Task brief. Under this line are the records; write out word for word the part that begins at the line containing "REVIEW Open Access" and ends at the line containing "Introduction", and no more.
--- START ---
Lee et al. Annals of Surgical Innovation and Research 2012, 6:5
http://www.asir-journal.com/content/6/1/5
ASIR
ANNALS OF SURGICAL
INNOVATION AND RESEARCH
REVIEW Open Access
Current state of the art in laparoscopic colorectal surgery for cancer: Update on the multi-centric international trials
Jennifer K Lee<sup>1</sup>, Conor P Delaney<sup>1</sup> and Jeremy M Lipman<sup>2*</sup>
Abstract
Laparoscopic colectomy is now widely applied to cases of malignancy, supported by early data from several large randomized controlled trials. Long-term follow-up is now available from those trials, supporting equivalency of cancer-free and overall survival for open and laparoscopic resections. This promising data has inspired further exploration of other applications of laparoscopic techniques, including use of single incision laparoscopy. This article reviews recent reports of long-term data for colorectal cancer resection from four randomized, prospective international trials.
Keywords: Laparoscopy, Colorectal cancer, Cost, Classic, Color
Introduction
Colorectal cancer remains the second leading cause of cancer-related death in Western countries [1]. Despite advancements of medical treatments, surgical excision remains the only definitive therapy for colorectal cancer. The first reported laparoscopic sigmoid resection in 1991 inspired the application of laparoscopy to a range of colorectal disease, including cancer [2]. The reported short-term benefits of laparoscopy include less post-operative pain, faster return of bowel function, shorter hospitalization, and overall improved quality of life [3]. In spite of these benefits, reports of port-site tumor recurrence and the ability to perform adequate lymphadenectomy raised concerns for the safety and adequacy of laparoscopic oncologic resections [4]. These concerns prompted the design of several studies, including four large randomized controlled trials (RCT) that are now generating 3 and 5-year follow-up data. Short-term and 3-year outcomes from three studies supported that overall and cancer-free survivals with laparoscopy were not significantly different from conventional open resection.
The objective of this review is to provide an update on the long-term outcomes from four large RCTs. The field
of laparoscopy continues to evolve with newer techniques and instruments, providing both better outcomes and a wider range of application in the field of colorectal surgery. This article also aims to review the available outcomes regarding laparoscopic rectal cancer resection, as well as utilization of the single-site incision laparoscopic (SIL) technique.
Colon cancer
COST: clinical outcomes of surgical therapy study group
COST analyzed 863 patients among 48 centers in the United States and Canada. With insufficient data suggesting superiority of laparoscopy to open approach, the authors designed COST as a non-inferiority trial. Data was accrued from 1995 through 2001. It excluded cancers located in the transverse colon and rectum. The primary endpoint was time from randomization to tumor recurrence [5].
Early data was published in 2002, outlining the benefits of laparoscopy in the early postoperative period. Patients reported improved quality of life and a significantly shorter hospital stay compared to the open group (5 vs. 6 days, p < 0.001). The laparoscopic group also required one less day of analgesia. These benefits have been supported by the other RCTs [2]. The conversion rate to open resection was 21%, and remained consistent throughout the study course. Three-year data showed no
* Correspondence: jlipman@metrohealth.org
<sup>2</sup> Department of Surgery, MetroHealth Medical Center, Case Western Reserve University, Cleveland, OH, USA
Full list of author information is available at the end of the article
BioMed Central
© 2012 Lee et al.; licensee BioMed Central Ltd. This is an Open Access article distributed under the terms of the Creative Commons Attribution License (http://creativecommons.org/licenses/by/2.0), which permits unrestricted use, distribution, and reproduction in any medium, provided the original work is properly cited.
--- END ---
--- START ---
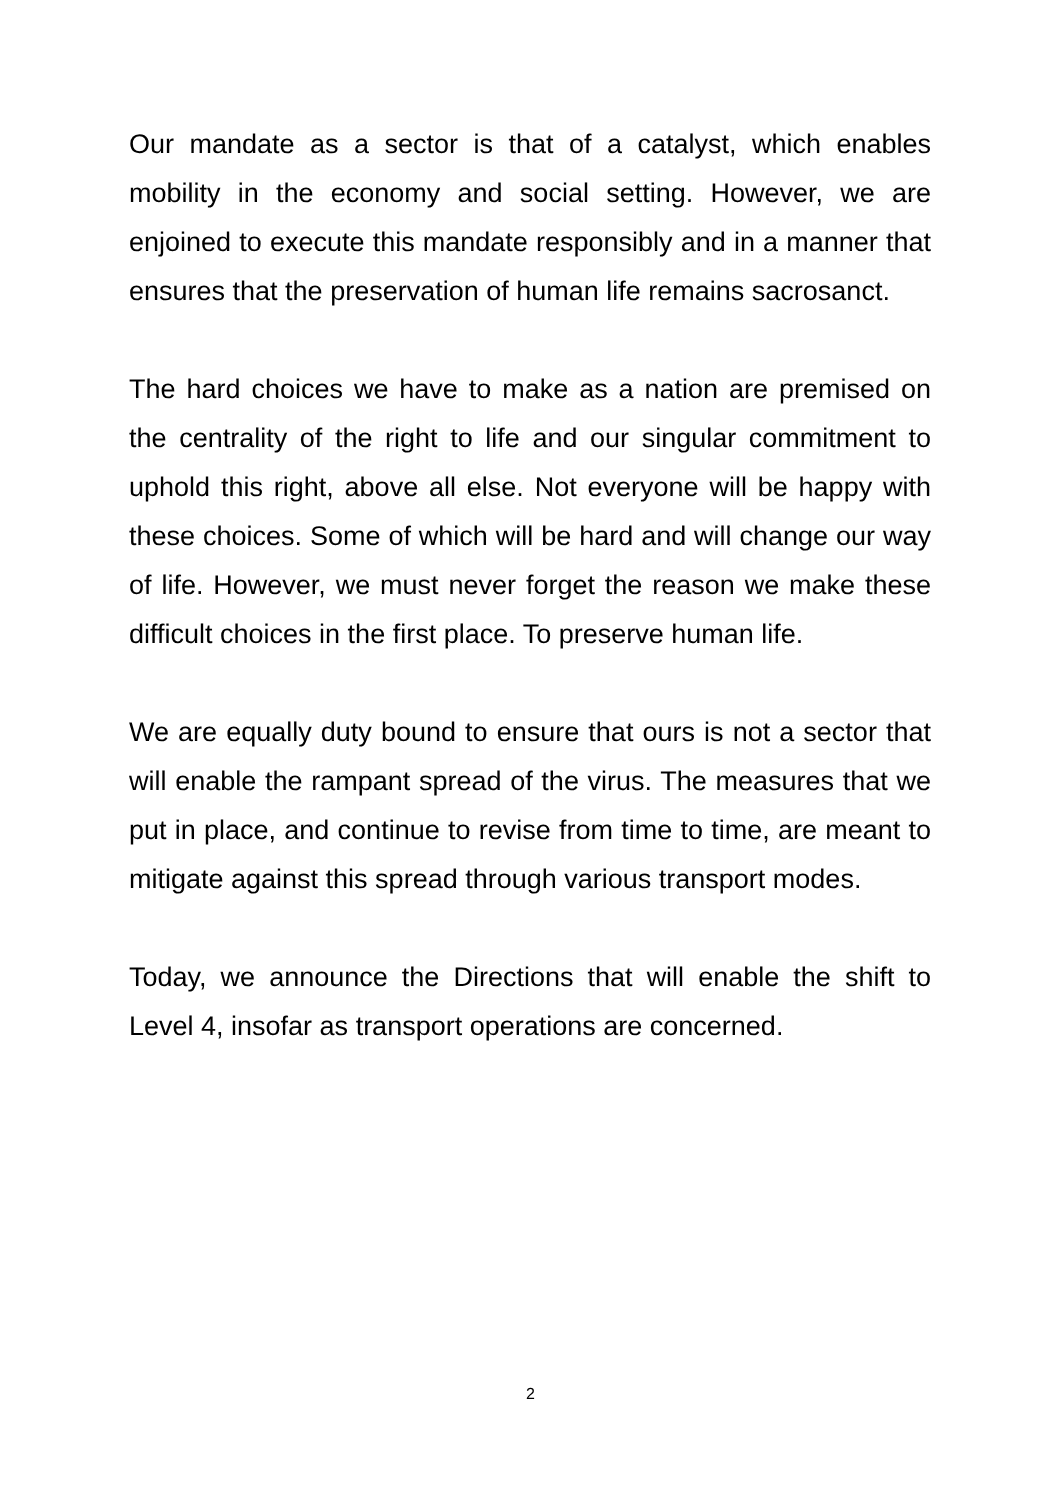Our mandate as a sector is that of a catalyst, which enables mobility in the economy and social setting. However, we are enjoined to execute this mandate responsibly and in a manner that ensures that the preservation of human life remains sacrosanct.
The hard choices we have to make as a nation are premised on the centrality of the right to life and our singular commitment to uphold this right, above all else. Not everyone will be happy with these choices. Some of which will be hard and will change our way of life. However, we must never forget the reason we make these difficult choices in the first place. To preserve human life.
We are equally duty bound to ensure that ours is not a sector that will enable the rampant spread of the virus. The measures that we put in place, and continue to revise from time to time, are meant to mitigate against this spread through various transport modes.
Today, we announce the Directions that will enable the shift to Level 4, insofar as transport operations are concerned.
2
--- END ---
--- START ---
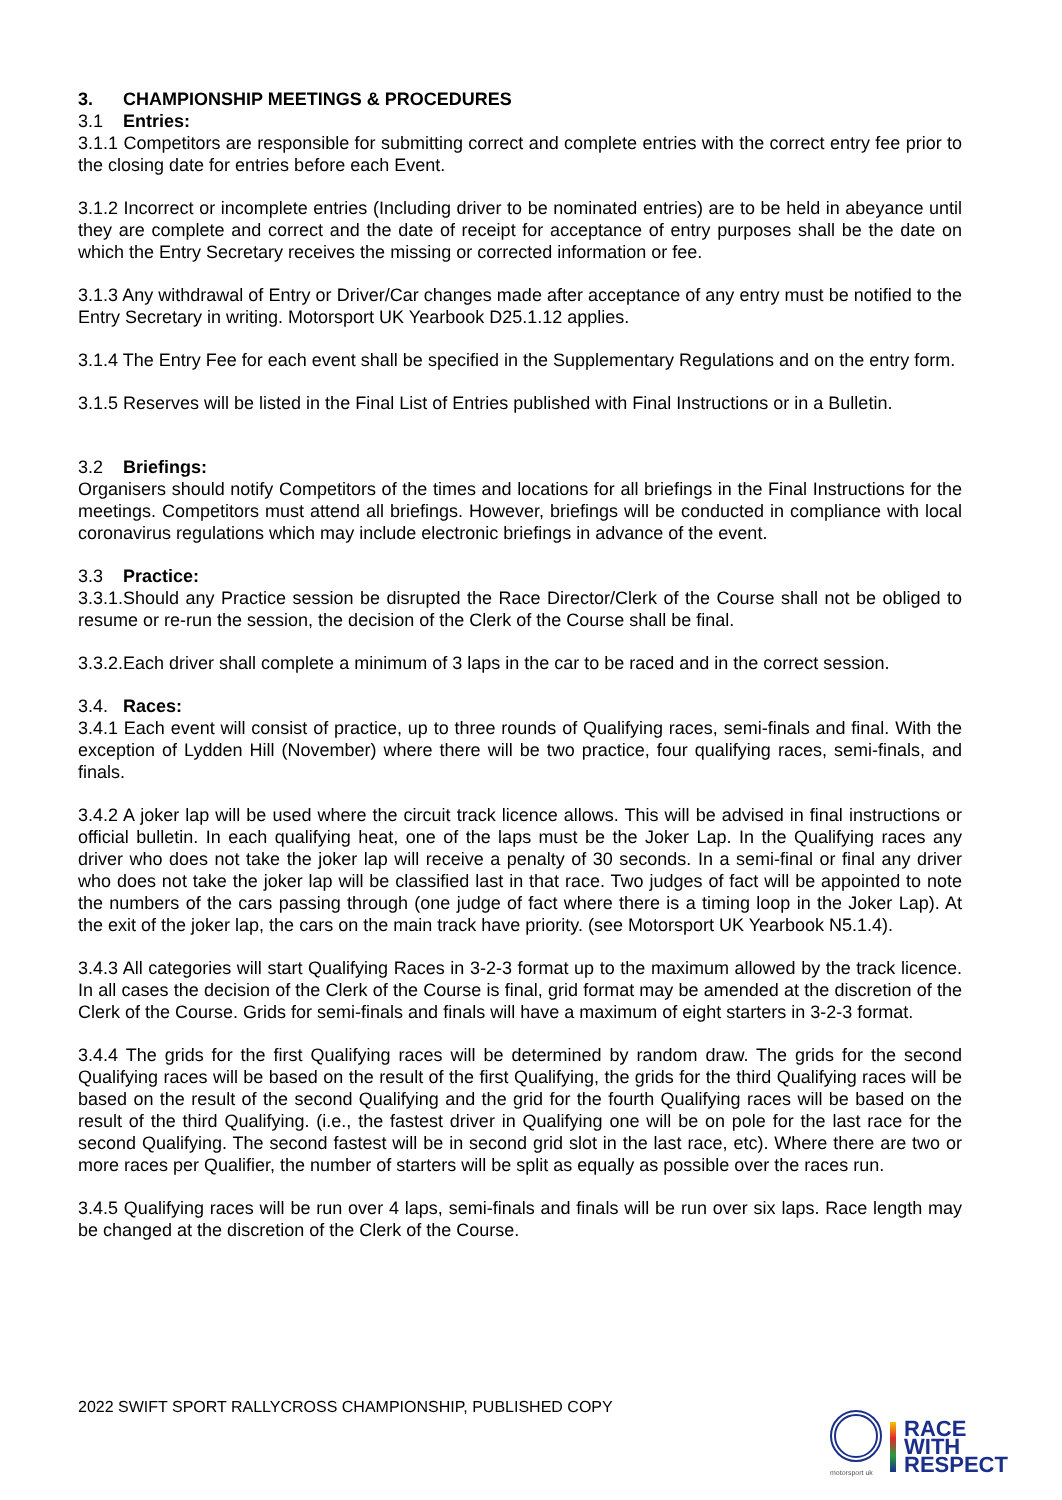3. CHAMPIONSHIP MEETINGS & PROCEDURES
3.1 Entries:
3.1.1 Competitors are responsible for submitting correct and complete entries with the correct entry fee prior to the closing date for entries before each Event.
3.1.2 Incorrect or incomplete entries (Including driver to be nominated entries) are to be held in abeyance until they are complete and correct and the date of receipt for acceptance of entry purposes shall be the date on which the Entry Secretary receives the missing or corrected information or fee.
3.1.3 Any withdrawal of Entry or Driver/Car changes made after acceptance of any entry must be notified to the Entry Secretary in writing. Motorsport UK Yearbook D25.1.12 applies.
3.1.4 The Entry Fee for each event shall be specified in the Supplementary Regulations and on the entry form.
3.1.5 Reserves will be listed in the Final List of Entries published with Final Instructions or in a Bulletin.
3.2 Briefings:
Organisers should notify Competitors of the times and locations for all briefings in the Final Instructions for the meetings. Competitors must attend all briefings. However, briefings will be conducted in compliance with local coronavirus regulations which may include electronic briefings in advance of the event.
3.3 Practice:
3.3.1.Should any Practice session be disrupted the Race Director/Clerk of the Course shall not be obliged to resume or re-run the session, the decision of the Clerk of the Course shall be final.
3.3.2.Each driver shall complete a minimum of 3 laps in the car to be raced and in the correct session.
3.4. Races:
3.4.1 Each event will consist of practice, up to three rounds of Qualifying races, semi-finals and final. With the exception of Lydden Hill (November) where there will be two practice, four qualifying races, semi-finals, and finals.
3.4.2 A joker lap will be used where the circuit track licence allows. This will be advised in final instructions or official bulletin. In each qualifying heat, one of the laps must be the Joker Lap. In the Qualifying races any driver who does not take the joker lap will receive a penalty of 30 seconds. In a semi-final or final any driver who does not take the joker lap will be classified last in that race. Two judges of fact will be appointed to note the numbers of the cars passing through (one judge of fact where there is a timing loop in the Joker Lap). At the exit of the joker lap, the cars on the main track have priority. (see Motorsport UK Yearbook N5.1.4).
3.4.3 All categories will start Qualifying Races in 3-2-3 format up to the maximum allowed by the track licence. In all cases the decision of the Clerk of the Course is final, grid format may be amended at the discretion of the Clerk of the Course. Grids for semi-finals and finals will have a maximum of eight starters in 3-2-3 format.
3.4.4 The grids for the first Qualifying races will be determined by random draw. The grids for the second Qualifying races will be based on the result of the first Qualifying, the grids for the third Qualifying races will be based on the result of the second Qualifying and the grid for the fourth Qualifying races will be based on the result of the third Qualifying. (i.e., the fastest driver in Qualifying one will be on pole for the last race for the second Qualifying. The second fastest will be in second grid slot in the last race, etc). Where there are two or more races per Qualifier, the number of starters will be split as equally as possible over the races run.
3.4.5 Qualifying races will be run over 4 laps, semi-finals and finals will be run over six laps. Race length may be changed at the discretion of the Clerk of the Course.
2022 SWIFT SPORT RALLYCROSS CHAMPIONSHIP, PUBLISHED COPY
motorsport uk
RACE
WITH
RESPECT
--- END ---
Response box.
REVIEW Open Access
Current state of the art in laparoscopic colorectal surgery for cancer: Update on the multi-centric international trials
Jennifer K Lee<sup>1</sup>, Conor P Delaney<sup>1</sup> and Jeremy M Lipman<sup>2*</sup>
Abstract
Laparoscopic colectomy is now widely applied to cases of malignancy, supported by early data from several large randomized controlled trials. Long-term follow-up is now available from those trials, supporting equivalency of cancer-free and overall survival for open and laparoscopic resections. This promising data has inspired further exploration of other applications of laparoscopic techniques, including use of single incision laparoscopy. This article reviews recent reports of long-term data for colorectal cancer resection from four randomized, prospective international trials.
Keywords: Laparoscopy, Colorectal cancer, Cost, Classic, Color
Introduction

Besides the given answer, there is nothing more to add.